Q.マオウには「尿量増加」の作用がありますか?

気管支拡張成分のマオウの作用についての問題で、「発汗促進、尿量増加(利尿)の作用」を正解とする問題がたまに出てきます。

マオウはエフェドリンが主成分の交感神経刺激薬であり、気管支拡張作用や副作用としての排尿困難については必ず学びますが、利尿作用までご存知の方は少ないようです。

結論としては、マオウには尿量増加の作用があります。もう少し詳しく解説していきます。

まず、登録販売者試験内で出題される基本的な作用として、交感神経系を介した膀胱への作用、そして「排尿困難」の副作用について考えてみましょう。交感神経刺激薬は膀胱の尿をためる(膀胱をゆるめる)方向に持っていく性質があります。

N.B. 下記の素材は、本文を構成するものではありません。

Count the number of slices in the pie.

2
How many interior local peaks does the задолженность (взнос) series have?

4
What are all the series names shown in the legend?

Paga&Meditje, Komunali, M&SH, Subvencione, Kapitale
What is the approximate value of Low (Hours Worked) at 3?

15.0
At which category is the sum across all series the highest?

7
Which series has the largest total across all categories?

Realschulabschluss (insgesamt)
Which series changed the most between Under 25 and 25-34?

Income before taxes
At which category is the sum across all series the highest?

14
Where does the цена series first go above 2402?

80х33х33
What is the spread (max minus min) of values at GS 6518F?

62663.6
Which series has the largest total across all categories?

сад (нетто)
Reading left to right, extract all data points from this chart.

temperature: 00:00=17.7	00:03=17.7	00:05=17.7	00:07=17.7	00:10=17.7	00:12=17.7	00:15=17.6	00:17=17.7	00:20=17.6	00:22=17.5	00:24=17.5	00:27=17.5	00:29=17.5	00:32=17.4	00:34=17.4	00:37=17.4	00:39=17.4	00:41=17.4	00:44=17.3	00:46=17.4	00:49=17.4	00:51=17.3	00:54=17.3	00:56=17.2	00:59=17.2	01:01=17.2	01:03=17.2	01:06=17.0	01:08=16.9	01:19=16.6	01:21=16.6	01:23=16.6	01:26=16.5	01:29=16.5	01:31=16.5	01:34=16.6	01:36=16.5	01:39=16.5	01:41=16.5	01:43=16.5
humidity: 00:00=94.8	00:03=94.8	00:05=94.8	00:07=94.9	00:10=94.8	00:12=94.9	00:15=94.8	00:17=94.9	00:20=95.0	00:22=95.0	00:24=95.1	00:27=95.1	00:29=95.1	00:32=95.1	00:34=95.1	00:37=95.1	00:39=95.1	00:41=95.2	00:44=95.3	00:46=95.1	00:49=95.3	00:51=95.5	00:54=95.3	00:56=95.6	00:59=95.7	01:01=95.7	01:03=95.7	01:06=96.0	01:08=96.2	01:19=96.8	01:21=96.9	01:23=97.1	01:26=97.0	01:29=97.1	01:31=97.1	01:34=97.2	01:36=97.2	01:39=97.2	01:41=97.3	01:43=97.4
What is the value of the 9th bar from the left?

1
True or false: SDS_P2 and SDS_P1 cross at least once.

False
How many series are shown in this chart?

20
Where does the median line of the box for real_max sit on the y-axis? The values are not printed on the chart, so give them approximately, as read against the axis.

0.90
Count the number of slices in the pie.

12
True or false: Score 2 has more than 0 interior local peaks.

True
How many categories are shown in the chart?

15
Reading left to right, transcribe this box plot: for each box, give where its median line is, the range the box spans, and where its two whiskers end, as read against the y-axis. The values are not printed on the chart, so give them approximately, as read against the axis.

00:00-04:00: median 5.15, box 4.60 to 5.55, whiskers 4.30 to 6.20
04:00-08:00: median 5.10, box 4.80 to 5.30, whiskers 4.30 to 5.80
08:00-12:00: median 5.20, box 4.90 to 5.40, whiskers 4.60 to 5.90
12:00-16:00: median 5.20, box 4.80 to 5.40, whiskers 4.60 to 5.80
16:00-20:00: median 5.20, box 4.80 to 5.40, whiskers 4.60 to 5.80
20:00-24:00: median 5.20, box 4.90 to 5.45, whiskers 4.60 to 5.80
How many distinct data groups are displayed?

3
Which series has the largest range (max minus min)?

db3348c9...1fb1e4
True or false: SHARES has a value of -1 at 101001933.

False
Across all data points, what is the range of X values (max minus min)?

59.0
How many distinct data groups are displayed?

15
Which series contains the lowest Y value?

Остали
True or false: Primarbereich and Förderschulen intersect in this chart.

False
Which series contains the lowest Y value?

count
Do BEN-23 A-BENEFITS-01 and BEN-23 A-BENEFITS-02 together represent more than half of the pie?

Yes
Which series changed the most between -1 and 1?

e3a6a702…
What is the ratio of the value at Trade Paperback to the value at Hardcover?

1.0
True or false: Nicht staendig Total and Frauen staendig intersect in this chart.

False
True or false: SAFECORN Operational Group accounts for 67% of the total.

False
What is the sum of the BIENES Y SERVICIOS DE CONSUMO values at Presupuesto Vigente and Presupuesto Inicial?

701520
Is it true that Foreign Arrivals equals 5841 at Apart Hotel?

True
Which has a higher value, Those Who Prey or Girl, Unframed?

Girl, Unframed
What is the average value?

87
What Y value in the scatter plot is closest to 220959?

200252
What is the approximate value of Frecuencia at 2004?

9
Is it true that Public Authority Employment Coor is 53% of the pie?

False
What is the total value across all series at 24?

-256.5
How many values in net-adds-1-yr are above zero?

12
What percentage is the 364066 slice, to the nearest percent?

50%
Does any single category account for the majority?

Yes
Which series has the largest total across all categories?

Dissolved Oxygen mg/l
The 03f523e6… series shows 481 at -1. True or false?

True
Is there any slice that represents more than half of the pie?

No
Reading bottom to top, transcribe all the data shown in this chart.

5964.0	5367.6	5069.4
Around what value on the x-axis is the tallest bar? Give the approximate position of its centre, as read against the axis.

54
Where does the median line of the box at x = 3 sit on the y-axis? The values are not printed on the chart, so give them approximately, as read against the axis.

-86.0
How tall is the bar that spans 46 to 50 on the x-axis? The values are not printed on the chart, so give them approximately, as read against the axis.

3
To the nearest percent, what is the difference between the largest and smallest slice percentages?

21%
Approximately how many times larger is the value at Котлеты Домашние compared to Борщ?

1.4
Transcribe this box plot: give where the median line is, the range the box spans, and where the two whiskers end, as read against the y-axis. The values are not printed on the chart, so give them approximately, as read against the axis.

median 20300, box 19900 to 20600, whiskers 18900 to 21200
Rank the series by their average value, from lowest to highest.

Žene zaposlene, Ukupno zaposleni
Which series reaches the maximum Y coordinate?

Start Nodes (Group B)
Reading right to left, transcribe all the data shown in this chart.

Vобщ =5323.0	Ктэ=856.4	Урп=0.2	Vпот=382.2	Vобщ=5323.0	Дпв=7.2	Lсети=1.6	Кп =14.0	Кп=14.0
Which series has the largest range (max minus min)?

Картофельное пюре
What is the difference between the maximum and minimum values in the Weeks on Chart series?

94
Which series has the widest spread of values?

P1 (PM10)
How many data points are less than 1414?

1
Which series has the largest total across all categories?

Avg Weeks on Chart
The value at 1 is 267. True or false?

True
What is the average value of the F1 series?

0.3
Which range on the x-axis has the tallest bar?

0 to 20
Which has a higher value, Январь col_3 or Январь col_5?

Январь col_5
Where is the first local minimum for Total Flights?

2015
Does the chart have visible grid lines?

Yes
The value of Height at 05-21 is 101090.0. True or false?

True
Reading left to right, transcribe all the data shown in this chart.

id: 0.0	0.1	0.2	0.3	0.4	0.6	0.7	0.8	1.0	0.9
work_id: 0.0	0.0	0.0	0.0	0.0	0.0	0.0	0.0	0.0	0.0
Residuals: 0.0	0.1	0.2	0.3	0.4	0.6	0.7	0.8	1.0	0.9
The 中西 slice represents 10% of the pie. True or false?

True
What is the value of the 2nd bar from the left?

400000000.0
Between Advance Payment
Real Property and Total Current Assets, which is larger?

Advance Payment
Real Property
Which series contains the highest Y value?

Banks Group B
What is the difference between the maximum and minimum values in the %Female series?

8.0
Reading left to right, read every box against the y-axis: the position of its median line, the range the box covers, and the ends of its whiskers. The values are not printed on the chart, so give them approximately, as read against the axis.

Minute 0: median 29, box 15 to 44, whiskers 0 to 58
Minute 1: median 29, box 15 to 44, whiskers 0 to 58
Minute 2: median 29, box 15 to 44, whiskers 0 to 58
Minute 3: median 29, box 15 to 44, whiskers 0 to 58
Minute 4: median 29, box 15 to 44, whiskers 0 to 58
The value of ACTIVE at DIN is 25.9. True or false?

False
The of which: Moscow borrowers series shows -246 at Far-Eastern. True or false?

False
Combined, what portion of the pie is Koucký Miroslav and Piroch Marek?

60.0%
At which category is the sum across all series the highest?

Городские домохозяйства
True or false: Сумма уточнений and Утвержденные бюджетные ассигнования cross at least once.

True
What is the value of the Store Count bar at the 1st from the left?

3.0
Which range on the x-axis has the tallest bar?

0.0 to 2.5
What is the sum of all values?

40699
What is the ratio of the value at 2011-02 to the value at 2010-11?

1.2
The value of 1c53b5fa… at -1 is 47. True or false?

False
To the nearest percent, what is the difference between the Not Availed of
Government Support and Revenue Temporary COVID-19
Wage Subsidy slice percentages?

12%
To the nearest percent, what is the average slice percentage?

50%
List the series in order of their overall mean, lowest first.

もう少し専門的な言葉だと、「膀胱平滑筋(=排尿筋)を弛緩」となります。

では、今回問題となっている尿量増加作用(利尿作用)について考えてみましょう

この作用を引き起こす原因ですが、マオウは生薬であり複合的な成分を持つので諸説あります。しかし、確定的な理由は論文などを調査しても分かりませんでした。こうではないか?とよく言われていることは以下になります。

  • マオウに含まれているプソイドエフェドリンに利尿作用があるのでは?
  • 腎臓の血管を拡張して利尿作用(尿量増加)を引き起こすのではないか?
  • 東洋医学的には帰経(東洋医学の臓腑経絡との関係)が肺・膀胱だからではないか?

画像引用:試験作成の手引きより

https://www.mhlw.go.jp/file/06-Seisakujouhou-11120000-Iyakushokuhinkyoku/tebikirireki.pdf

以上、排尿困難と尿量増加の2つの作用はどちらも「尿」関係の作用ですが、別々の作用として考えていただければと思います。